#### Extracted text:
== Segment start ==
Notice that this field theory is non-perturbative (if one expands the potential, all the coupling constants (and there are an infinity of them) are of the same order ! The only reason one can use the pertubative $\phi^4$ theory to describe the Ising model is because one is usually interested only in the universal quantities, that don't care about the details of the microscopic theory, as long as the universality class is the same.
For the sake of completeness : if one expand the potential (the $\ln\cosh$) to the order four, the quadratic term will be called the mass term and the fourth term the interaction. There is also a contribution to the mass coming from $t_{ii}$. One can then show that for $K$ large enough, the potential has two non trivial minimum, corresponding to the ferromagnetic phase. The critical value of $K$ for the transition, noted $K^0_c$, is at the mean-field level both wrong and non-physical.
So far so good. Now let's add the fluctuations of the field, that will "renormalize" the theory. At one loop, one sees that the quadratic term (the "mass") has a correction which is proportional to some power of the cut-off, that is, it depends on the way the regulation is made, whether the lattice is cubic or triangular, etc. Is it a problem ? Not at all. This is just telling you that the (real, physical) critical coupling $K_c$ is non-universal, it depends strongly on the microscopic details of the system. In some sense, the calculation of these "divergent" (in reality, cut-off dependent) integrals corresponds to the calculation of the critical temperature, knowing the microscopic physics.
From the Wilsonian RG, we know that some quantities will depend on the cut-off, such as the critical temperature. They are usually very hard to compute using a field theory, since the initial action is non-pertubative and one can not use the pertubative RG (wilsonian or not). Only non-pertubative schemes (numerical approaches, or the non-pertubative RG discussed in the arxiv articles linked above) can access these quantities. But there are universal quantities, such as the critical exponents, that can be computed with pertubative approach, as long as one stays in the same universality class. To compute these quantities, one has to be close to the fixed point of the RG, that is, at energy very low compare to the microscopic scales, equivalent to take $\Lambda\to \infty$.
This leads us to see the difference between Wilson RG and "old school" RG. In the former, one is imposing the microscopic value of $K$, and then look at what is the physical mass.
In the latter, one imposes the physical value of the mass, and does not care about the microscopic details, so one wants to send $\Lambda\to \infty$. One thus has to absorb the "correction" to the mass in order to fix it.
== Segment end ==
#### Supplied information:
== Segment start ==
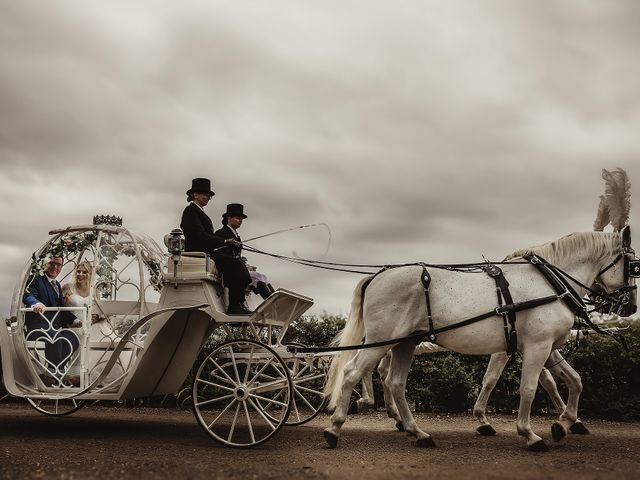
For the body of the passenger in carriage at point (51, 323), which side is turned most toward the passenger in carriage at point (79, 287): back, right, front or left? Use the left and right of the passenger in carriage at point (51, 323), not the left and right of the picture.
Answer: left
== Segment end ==
#### What to work on:
In the passage above on renormalizing the Ising field theory, write out word for word the section that begins with "So far so good." and ends with "the microscopic physics.".

#### Task response:
So far so good. Now let's add the fluctuations of the field, that will "renormalize" the theory. At one loop, one sees that the quadratic term (the "mass") has a correction which is proportional to some power of the cut-off, that is, it depends on the way the regulation is made, whether the lattice is cubic or triangular, etc. Is it a problem ? Not at all. This is just telling you that the (real, physical) critical coupling $K_c$ is non-universal, it depends strongly on the microscopic details of the system. In some sense, the calculation of these "divergent" (in reality, cut-off dependent) integrals corresponds to the calculation of the critical temperature, knowing the microscopic physics.